Dokumentauszug:
********************

Internationaler Tag zum Gedenken an die Opfer des Holocaust

Erziehung nach Auschwitz

„Die Forderung, dass Auschwitz nicht noch einmal sei, ist die allererste an Erziehung.“

(Theodor W. Adorno 1966).

Am 27. Januar ist Internationaler Holocaust- Gedenktag und zugleich der seit 1996 bundesweit  gesetzlich verankerte Gedenktag für die Opfer des Nationalsozialismus. Am 27. Januar 2020 ist es genau 75 Jahre her, dass sowjetische Truppen das Konzentrationslager  Auschwitz befreiten.

Auschwitz-Birkenau war das größte deutsche Vernichtungslager während der Zeit des Nationalsozialismus.  Es wurde 1941 auf dem Gebiet der Gemeinde Brzezinka (deutsch Birkenau) errichtet,  nahe der Stadt Oświęcim (deutsch Auschwitz) im von Deutschland besetzten Polen. Im Lagerkomplex Auschwitz wurden etwa 1,1 Millionen Menschen ermordet.

Heute sind von zwei der großen Konzentrationslager noch viele Teile erhalten. Sie sind öffentlich zugänglich als Bestandteil des Staatlichen Museums Auschwitz-Birkenau, Gedenkstätte des Holocaust und jüdischer Friedhof.

Auschwitz-Birkenau  wurde 1979 von der UNESCO unter dem Namen „ deutsches nationalsozialistisches Konzentrations- und Vernichtungslager (1940–1945)“ zum Weltkulturerbe erklärt.

********************

Gespeicherte Daten:

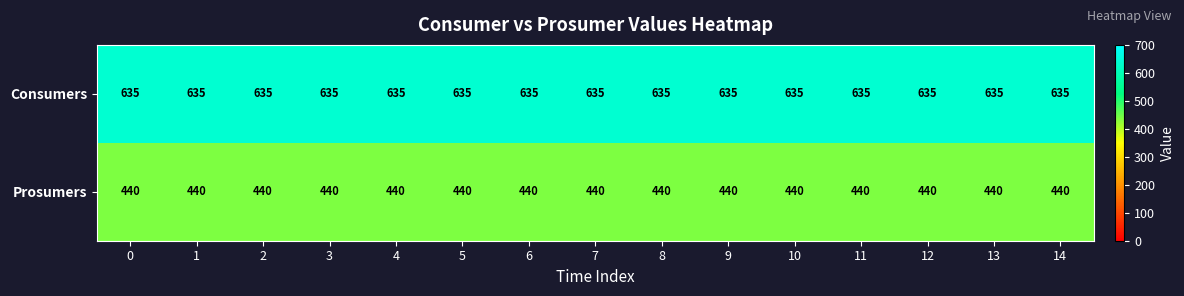

At how many categories does at least one series exceed 453?

15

********************

Aufgaben:
A: Gib aus dem Dokumentauszug den Abschnitt wörtlich aus, beginnend bei "Auschwitz-Birkenau war das" und endend bei "und jüdischer Friedhof.".
B: In welchem Jahr erklärte die UNESCO Auschwitz-Birkenau laut dem Dokumentauszug zum Weltkulturerbe?
C: Fasse den Absatz des Dokumentauszugs, der mit "Auschwitz-Birkenau war das größte" beginnt, als Liste zusammen.

Lösungen:
A:
Auschwitz-Birkenau war das größte deutsche Vernichtungslager während der Zeit des Nationalsozialismus.  Es wurde 1941 auf dem Gebiet der Gemeinde Brzezinka (deutsch Birkenau) errichtet,  nahe der Stadt Oświęcim (deutsch Auschwitz) im von Deutschland besetzten Polen. Im Lagerkomplex Auschwitz wurden etwa 1,1 Millionen Menschen ermordet.

Heute sind von zwei der großen Konzentrationslager noch viele Teile erhalten. Sie sind öffentlich zugänglich als Bestandteil des Staatlichen Museums Auschwitz-Birkenau, Gedenkstätte des Holocaust und jüdischer Friedhof.

B: 1979

C:
- Größtes deutsches Vernichtungslager während der Zeit des Nationalsozialismus
- 1941 auf dem Gebiet der Gemeinde Brzezinka (deutsch Birkenau) errichtet
- Lage: nahe der Stadt Oświęcim (deutsch Auschwitz) im von Deutschland besetzten Polen
- Im Lagerkomplex Auschwitz wurden etwa 1,1 Millionen Menschen ermordet